# EXERCISE GOAL
Look through the data below for the string "main", and copy every line where it turns up.

* * * * *

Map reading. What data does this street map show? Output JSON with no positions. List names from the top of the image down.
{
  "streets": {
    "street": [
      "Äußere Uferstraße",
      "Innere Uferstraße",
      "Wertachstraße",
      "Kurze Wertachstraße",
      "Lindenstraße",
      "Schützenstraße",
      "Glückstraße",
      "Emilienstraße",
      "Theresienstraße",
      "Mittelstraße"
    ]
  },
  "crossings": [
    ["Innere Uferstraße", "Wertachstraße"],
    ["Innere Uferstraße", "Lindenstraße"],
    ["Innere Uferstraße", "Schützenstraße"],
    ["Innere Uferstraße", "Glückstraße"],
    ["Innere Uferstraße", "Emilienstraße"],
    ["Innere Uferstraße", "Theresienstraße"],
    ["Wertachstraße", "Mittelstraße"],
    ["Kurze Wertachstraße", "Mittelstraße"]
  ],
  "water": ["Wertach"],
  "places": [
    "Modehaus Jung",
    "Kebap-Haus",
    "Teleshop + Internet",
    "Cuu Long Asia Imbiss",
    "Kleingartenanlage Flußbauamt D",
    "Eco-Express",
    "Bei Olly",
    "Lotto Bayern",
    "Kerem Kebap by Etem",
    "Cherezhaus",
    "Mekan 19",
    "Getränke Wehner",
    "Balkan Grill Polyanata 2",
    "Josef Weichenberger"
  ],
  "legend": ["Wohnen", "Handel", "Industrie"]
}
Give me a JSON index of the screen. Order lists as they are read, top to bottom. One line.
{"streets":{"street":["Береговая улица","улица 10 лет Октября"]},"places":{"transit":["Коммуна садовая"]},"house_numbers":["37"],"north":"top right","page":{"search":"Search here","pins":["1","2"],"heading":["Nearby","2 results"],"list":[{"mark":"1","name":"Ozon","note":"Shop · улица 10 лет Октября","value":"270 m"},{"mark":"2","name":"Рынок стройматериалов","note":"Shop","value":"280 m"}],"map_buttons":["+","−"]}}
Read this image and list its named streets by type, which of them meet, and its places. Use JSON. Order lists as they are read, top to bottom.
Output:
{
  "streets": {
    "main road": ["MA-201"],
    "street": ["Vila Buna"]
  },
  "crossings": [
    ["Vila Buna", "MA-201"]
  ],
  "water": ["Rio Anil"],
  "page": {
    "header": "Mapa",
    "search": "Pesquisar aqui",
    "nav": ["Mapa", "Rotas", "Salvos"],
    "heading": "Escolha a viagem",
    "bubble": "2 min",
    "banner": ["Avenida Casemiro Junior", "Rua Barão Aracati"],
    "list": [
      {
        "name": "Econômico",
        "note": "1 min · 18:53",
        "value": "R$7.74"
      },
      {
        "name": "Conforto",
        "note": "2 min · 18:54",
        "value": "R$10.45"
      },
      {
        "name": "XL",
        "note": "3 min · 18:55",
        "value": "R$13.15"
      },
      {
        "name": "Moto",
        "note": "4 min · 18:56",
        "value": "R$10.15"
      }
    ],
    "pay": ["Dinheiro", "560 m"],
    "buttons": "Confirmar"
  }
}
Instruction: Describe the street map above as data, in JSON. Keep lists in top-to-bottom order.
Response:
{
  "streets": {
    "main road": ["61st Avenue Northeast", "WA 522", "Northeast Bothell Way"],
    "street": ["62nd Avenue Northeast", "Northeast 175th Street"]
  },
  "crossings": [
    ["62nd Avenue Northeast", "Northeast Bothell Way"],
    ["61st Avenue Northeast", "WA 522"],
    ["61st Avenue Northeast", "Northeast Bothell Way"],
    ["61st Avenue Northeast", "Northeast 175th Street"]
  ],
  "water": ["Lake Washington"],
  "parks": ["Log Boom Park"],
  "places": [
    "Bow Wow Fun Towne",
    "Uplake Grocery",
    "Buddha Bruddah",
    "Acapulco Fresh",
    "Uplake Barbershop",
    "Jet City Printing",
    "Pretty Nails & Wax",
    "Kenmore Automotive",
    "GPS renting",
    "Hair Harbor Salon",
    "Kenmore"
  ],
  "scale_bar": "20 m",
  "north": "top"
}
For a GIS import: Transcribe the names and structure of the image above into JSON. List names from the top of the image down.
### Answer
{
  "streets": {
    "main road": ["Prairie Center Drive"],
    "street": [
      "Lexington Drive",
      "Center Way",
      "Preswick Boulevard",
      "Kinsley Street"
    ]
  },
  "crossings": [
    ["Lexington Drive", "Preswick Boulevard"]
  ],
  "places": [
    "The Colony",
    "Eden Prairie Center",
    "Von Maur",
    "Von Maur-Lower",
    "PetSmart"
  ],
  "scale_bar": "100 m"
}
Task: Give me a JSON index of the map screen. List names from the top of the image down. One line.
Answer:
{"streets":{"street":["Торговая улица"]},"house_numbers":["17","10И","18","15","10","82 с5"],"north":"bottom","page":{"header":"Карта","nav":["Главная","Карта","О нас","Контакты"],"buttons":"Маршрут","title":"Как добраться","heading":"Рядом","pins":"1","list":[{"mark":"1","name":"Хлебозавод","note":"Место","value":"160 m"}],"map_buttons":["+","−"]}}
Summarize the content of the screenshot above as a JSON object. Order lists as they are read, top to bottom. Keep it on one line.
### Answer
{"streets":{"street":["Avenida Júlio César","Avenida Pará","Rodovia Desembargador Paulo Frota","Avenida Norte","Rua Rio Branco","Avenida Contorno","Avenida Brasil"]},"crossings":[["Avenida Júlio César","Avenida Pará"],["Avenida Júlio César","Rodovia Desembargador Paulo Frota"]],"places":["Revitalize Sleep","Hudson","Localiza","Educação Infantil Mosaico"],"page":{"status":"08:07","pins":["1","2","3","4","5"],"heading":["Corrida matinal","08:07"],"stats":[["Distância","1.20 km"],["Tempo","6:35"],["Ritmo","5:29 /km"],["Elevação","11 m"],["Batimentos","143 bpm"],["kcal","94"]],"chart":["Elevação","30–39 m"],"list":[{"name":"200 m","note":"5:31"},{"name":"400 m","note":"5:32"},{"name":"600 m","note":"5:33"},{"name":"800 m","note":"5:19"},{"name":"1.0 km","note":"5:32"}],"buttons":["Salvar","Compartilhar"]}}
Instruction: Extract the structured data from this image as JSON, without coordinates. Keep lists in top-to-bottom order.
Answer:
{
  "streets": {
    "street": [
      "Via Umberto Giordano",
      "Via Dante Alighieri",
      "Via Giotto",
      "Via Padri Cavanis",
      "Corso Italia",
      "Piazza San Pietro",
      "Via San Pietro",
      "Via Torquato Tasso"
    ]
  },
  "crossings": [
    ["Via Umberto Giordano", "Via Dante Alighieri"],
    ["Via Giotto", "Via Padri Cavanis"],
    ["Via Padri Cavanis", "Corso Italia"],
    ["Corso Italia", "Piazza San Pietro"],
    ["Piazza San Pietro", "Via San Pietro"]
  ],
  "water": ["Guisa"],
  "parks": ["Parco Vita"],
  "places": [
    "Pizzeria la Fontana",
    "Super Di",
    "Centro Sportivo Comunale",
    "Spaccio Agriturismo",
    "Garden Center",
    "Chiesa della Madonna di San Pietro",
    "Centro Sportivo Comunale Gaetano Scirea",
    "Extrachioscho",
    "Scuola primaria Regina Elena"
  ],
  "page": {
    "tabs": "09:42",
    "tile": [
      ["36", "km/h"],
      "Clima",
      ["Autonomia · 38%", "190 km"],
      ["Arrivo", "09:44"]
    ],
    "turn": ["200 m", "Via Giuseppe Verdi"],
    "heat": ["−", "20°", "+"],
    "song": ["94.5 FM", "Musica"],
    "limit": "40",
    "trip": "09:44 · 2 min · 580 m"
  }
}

* * * * *

# EXERCISE RESULT
    "main road": ["MA-201"],
    "main road": ["61st Avenue Northeast", "WA 522", "Northeast Bothell Way"],
    "main road": ["Prairie Center Drive"],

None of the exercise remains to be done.